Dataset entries

Content starts

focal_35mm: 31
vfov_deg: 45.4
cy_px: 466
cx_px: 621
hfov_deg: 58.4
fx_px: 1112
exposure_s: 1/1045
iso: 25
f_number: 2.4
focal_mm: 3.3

Content ends
Content starts

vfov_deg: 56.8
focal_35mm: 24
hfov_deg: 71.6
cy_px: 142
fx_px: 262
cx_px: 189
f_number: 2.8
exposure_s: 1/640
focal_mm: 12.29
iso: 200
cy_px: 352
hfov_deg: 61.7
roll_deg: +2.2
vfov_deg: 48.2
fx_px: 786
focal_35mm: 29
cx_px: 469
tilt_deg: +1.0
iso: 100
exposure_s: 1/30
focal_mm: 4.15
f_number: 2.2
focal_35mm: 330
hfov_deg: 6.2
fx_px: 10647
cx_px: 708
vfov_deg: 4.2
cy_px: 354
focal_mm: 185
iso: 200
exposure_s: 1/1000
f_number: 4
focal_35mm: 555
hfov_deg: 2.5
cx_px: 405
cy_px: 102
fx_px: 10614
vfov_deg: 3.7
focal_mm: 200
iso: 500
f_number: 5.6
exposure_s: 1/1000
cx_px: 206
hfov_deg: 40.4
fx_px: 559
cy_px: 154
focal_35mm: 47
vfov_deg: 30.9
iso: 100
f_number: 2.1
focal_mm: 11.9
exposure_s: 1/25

Content ends

**TASK DIRECTIONS:** Reproduce only the lines above, starting at the line with "focal_mm: 4.15" and ending at the line with "exposure_s: 1/25", exactly as written.

**RESPONSE BELOW:**
focal_mm: 4.15
f_number: 2.2
focal_35mm: 330
hfov_deg: 6.2
fx_px: 10647
cx_px: 708
vfov_deg: 4.2
cy_px: 354
focal_mm: 185
iso: 200
exposure_s: 1/1000
f_number: 4
focal_35mm: 555
hfov_deg: 2.5
cx_px: 405
cy_px: 102
fx_px: 10614
vfov_deg: 3.7
focal_mm: 200
iso: 500
f_number: 5.6
exposure_s: 1/1000
cx_px: 206
hfov_deg: 40.4
fx_px: 559
cy_px: 154
focal_35mm: 47
vfov_deg: 30.9
iso: 100
f_number: 2.1
focal_mm: 11.9
exposure_s: 1/25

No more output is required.